The world’s first automated logistics facility, the Moorebank Logistics Precinct in Sydney, has been acquired by AXA IM Alts, a global leader in alternative investments, with partners Australian Super, Ivanhoé Cambridge, TCorp (NSW Treasury Corporation) and logistics developer and investor Logos. The price paid for the asset was A$1.67 billion (€1.06 billion).
The 243-hectare precinct in the high growth Western Sydney region will be developed into a high-quality warehousing precinct, providing over 850,000 sq m of modern logistics and industrial warehousing, with unrivalled supply chain benefits to tenants, the group said.
At present, MLP comprises over 150,000 sq m of warehousing, occupied by a diverse range of national and international businesses, while a number of pre-lets have already been secured for the new site, totalling c. 125,000 sq m of space. On completion of the planned development, which is expected to be in 2026, the precinct will have an end value of A$44 billion (€2.5 billion).
The precinct has good road and rail access and sits less than 20 kilometres from the centre of Sydney and just 15 kilometres from Sydney Airport and Port Botany. Sydney continues to be one of Australia’s most in-demand logistics markets, with consistently high take-up and low vacancy rates.
Asset breaks new ground technologically and in ESG terms
“The acquisition of MLP breaks new ground not just for Australian logistics, but the wider Asia Pacific region, both technologically and with regard to its ESG credentials, with MLP’s full automation and energy-and water-saving technologies ensuring that it sets an industry benchmark for sustainable, future-proof logistics facilities,” said Kumar Kalyanakumar, head of Australia, AXA IM Alts.
The precinct will be developed to the highest ESG standards, and on completion, will be one of the most energy efficient logistics parks in the world.
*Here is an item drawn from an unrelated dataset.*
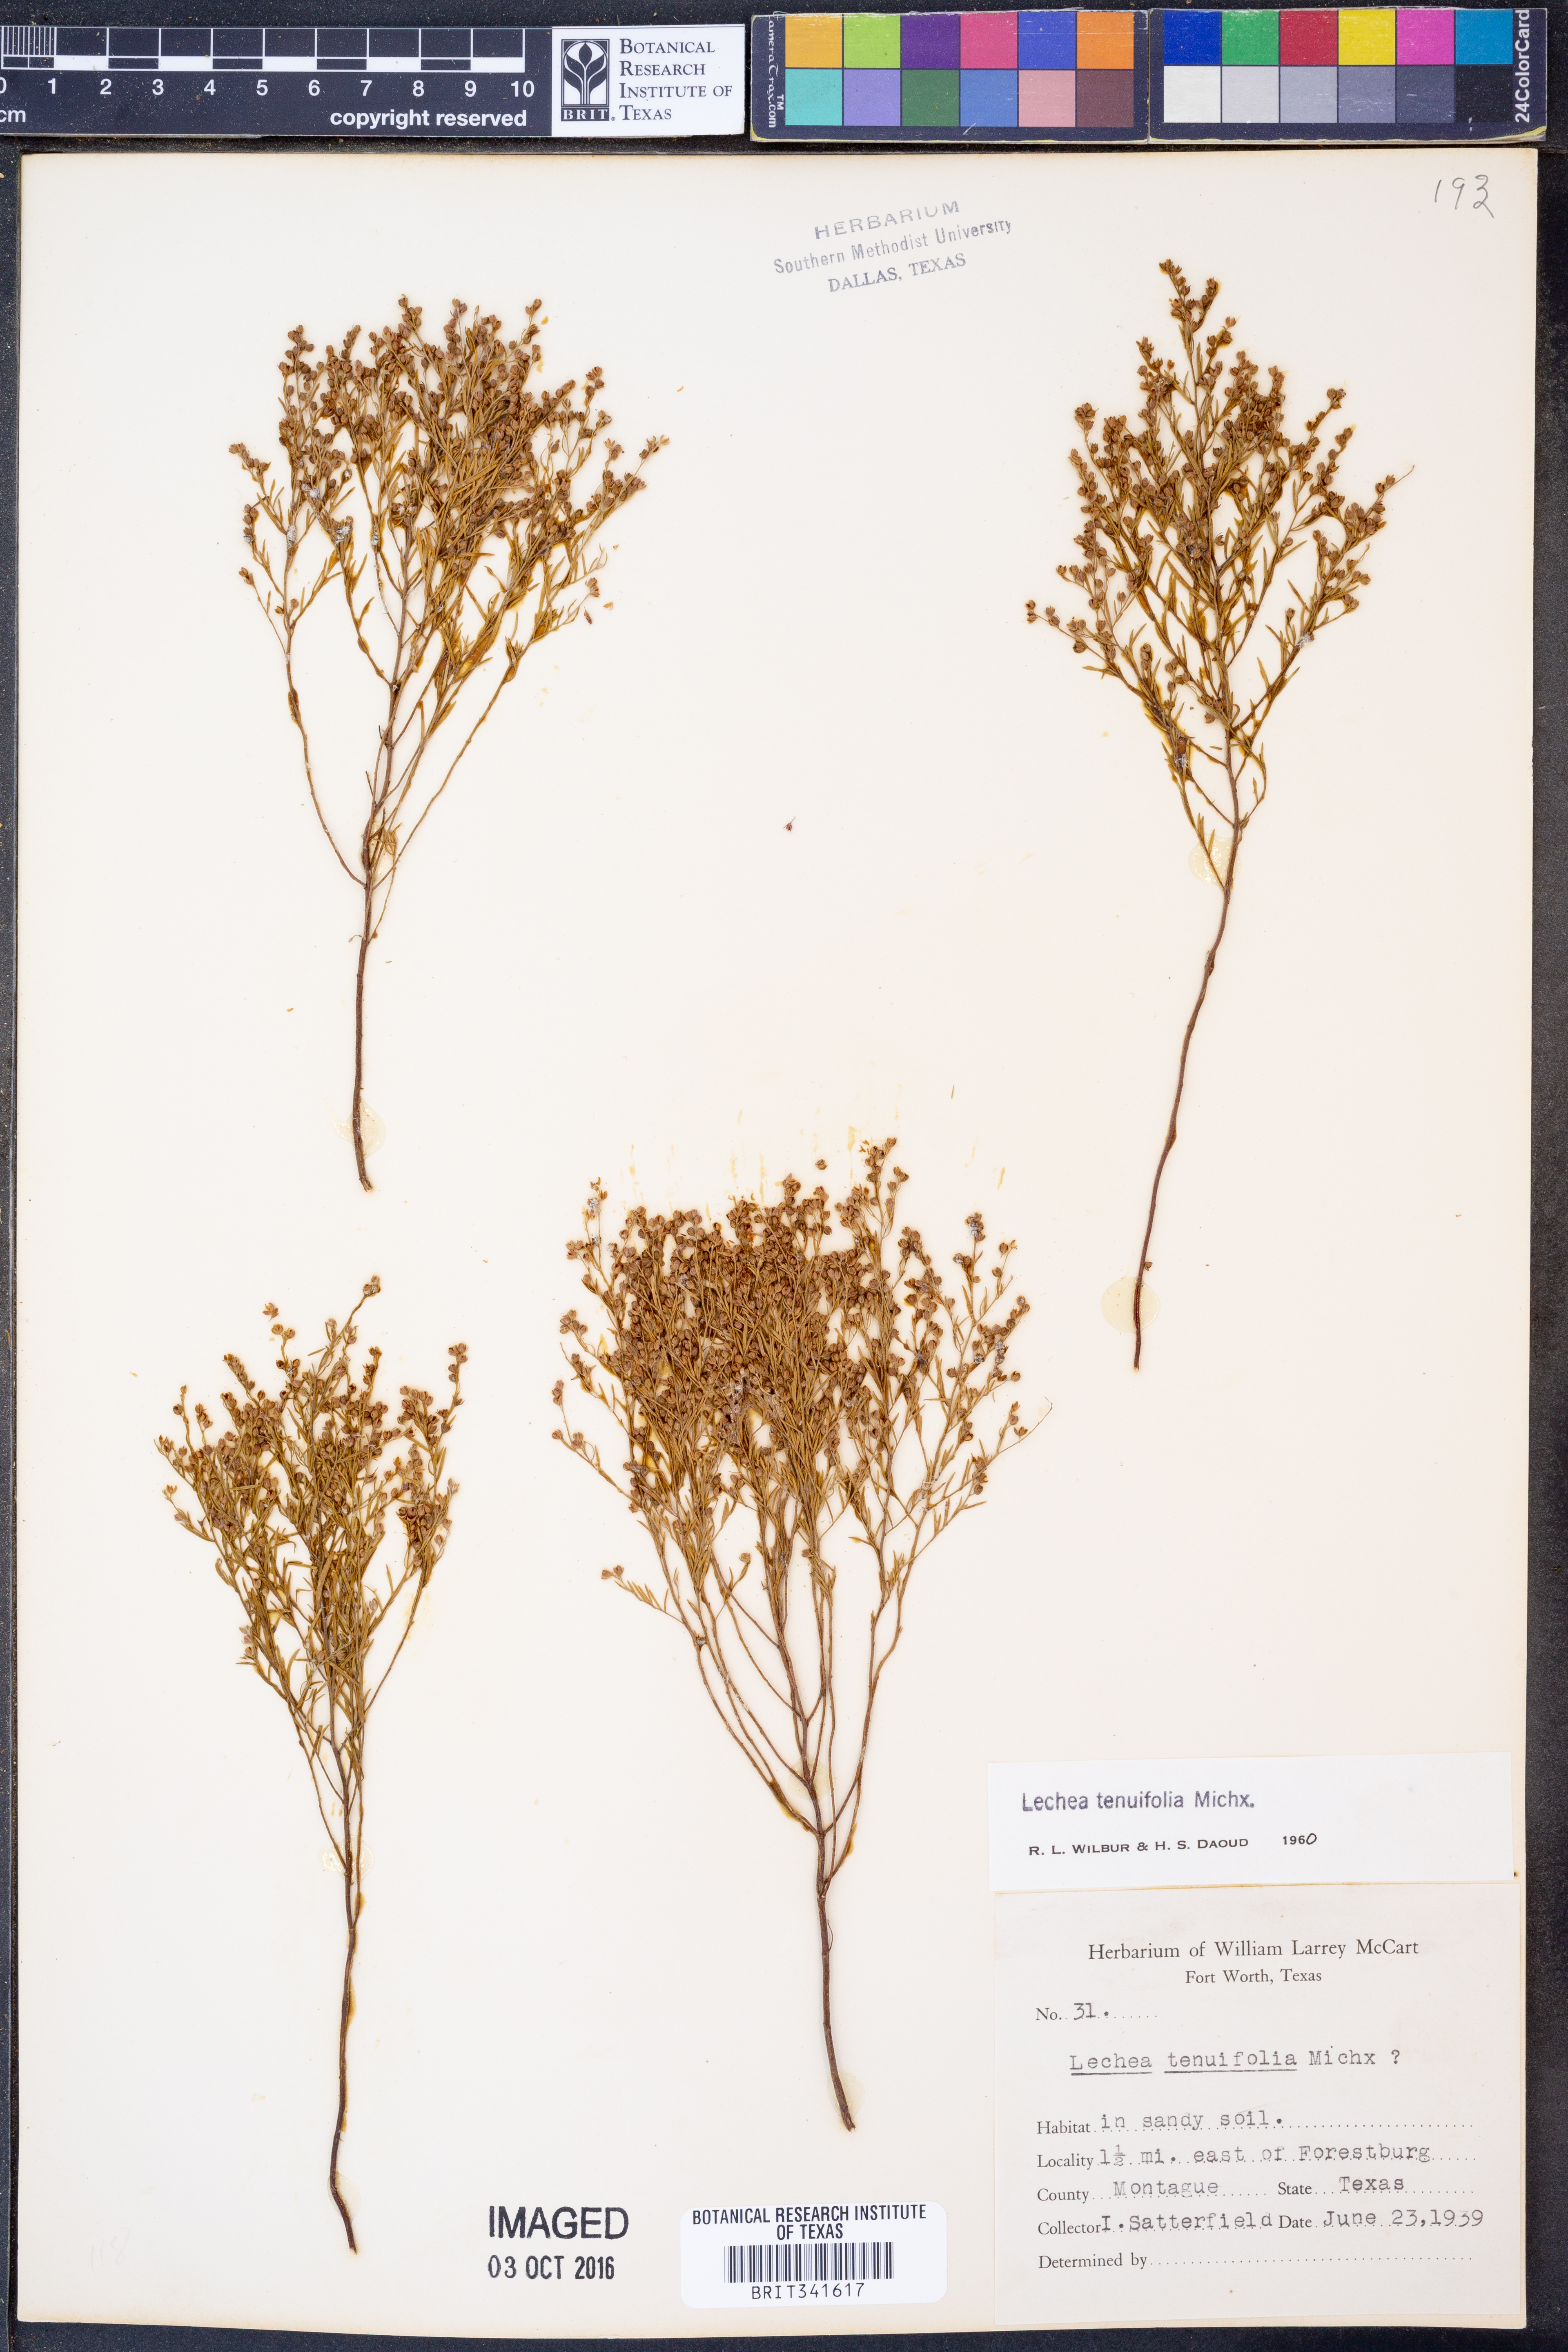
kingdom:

Using its embedded network and extensive use of warehouse roof-top solar generation, MLP will generate up to 50,000 MWh pa of onsite renewable power.
The precinct is targeting 5-star green star certification for the warehouses and carbon neutrality through green power generation and climate resilience strategies, having been awarded an Excellent Infrastructure Sustainability rating (for Design) from the Infrastructure Sustainability Council of Australia (ISCA).
The investment in MLP aligns with AXA IM Alts’ commitment to generating strong sustainable returns for clients while affecting positive societal change, focusing on the decarbonisation of building stock and resilience to the impacts of climate change.
This latest acquisition also aligns well with AXA IM Alts’ beds, sheds and meds investment strategy in both Europe and Asia Pacific, as the precinct offers unique exposure to a sector that was already attractive before the pandemic, but which has further grown in appeal as a result of structural trends accelerated by COVID-19. The group manages €3.1 billion of logistics assets in Europe, €800 million in Asia-Pacific and €900 million in the US.
“Through this acquisition, we have gained access to a best-in-class asset, comprising a mix of core stabilised and development buildings, which will benefit from the Australian government’s continued investment into road and rail infrastructure, providing a long-term opportunity for growing scale over time,” said Kalyanakumar.